There are other more immediate issues as well, she said. There is only one public restroom available in Winter Harbor and the campground has no showers.
Jesse and Sarah Christensen, owners of the popular Pickled Wrinkle pub and restaurant in Birch Harbor, said they saw an increase in customers in the fall once the campground opened.
“We definitely got people from it,” Jesse said. “They talked to the staff, so that’s how we know. We also saw the same pick-ups and campers in the campground and then here.”
He said the pub has been getting busier and busier each year even without the campground.
The Christensens have doubled the size of their kitchen since buying the pub in 2013.
“We have had to hire more people and work on efficiency and add some equipment,” Jesse said.
He said the Pickled Wrinkle prepares a lot of food to go, but there is increased traffic inside as well.
Last summer they added outside seating and will likely add even more this year.
“People always tell us, this is what we were looking for,” Jesse said. “Expansion is inevitable. Growth is inevitable.

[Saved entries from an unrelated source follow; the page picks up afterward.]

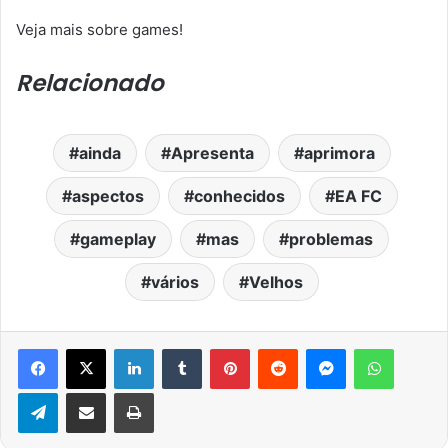
Veja mais sobre games!
Relacionado
ainda
Apresenta
aprimora
aspectos
conhecidos
EA FC
gameplay
mas
problemas
vários
Velhos
Facebook
X
Linkedin
Tumblr
Pinterest
Reddit
Messenger
WhatsA
Telegram
Compartilhar via e-mail
Imprimir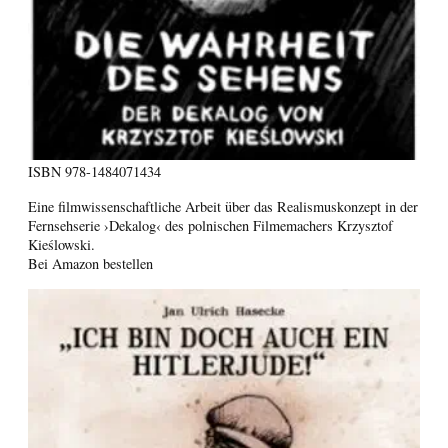
ISBN
978-1484071434
Eine filmwissenschaftliche Arbeit über das Realismuskonzept in der
Fernsehserie ›Dekalog‹ des polnischen Filmemachers Krzysztof
Kieślowski.
Bei Amazon bestellen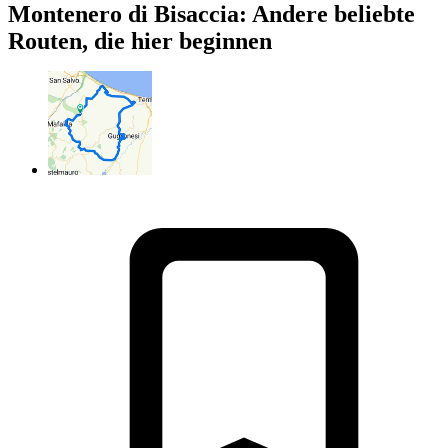
Montenero di Bisaccia: Andere beliebte
Routen, die hier beginnen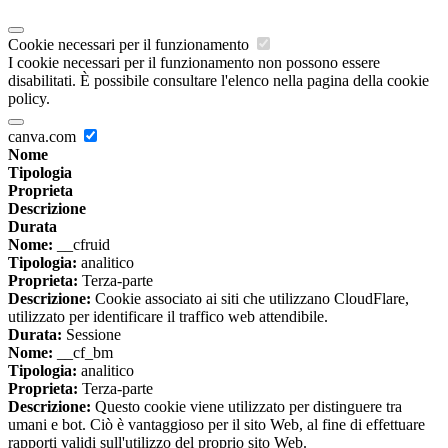
Cookie necessari per il funzionamento
I cookie necessari per il funzionamento non possono essere
disabilitati. È possibile consultare l'elenco nella pagina della cookie
policy.
canva.com
Nome
Tipologia
Proprieta
Descrizione
Durata
Nome:
__cfruid
Tipologia:
analitico
Proprieta:
Terza-parte
Descrizione:
Cookie associato ai siti che utilizzano CloudFlare,
utilizzato per identificare il traffico web attendibile.
Durata:
Sessione
Nome:
__cf_bm
Tipologia:
analitico
Proprieta:
Terza-parte
Descrizione:
Questo cookie viene utilizzato per distinguere tra
umani e bot. Ciò è vantaggioso per il sito Web, al fine di effettuare
rapporti validi sull'utilizzo del proprio sito Web.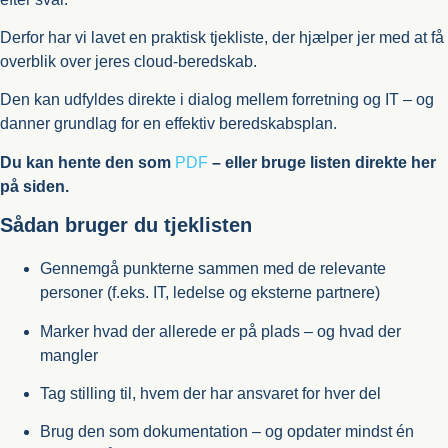
Derfor har vi lavet en praktisk tjekliste, der hjælper jer med at få
overblik over jeres cloud-beredskab.
Den kan udfyldes direkte i dialog mellem forretning og IT – og
danner grundlag for en effektiv beredskabsplan.
Du kan hente den som
PDF
– eller bruge listen direkte her
på siden.
Sådan bruger du tjeklisten
Gennemgå punkterne sammen med de relevante
personer (f.eks. IT, ledelse og eksterne partnere)
Marker hvad der allerede er på plads – og hvad der
mangler
Tag stilling til, hvem der har ansvaret for hver del
Brug den som dokumentation – og opdater mindst én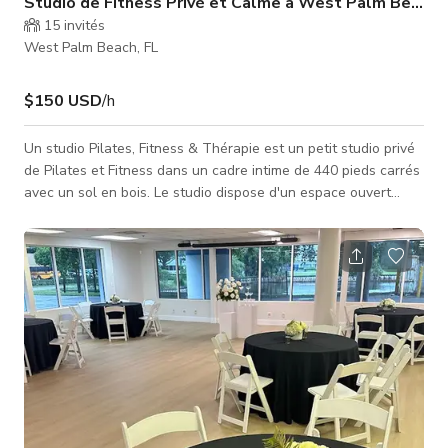
Studio de Fitness Privé et Calme à West Palm Beach
15
invités
West Palm Beach, FL
$150 USD
/h
Un studio Pilates, Fitness & Thérapie est un petit studio privé
de Pilates et Fitness dans un cadre intime de 440 pieds carrés
avec un sol en bois. Le studio dispose d'un espace ouvert
avec du matériel de Pilates et des équipements de yoga
aérien suspendus au plafond en poutres de bois. Le matériel
peut être déplacé pour libérer l'espace. Il y a la climatisation
et 3 machines de filtration. Il y a aussi une table de massage.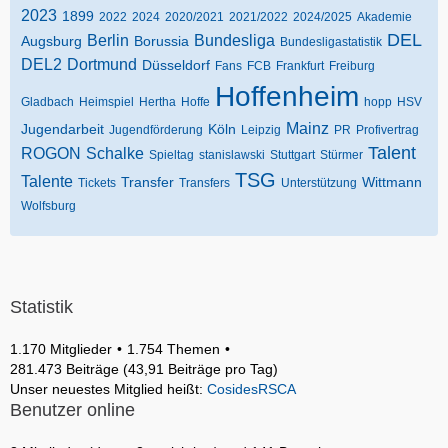
2023
1899
2022
2024
2020/2021
2021/2022
2024/2025
Akademie
DEL
Berlin
Bundesliga
Augsburg
Borussia
Bundesligastatistik
DEL2
Dortmund
Düsseldorf
Fans
FCB
Frankfurt
Freiburg
Hoffenheim
Gladbach
Heimspiel
Hertha
Hoffe
hopp
HSV
Mainz
Jugendarbeit
Köln
Jugendförderung
Leipzig
PR
Profivertrag
Talent
ROGON
Schalke
Spieltag
stanislawski
Stuttgart
Stürmer
TSG
Talente
Transfer
Wittmann
Tickets
Transfers
Unterstützung
Wolfsburg
Statistik
1.170 Mitglieder
1.754 Themen
281.473 Beiträge (43,91 Beiträge pro Tag)
Unser neuestes Mitglied heißt:
CosidesRSCA
Benutzer online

The area is so undiscovered.”
Kelly, the Acadia National Park Service planner, said the park completed public meetings on its proposed transportation plan last summer and will have a draft plan with proposed alternatives by June.
The purpose of the plan is to determine ways to provide safe and efficient transportation for visitors while protecting park resources.
Visitors travel to the park by private vehicle, tour bus, bicycle, ferry, Island Explorer bus and other modes.
Kelly said a park-wide transportation plan is needed to determine ways to improve safety, reduce congestion and crowding, avoid adverse impacts to park resources and provide visitors with a high quality experience.
“We’re going to have sort of an a-la-carte set of solutions to the problem,” he said. “The reason for that is the diversity of the issues and the diversity of the park.”
Acadia National Park on the Schoodic Peninsula, he said, might have four alternatives for varying locations.
There would be a wider range of alternatives on Mount Desert Island.
“We might have six very different solutions for Cadillac Mountain and maybe three for the Jordan Pond area,” Kelly said.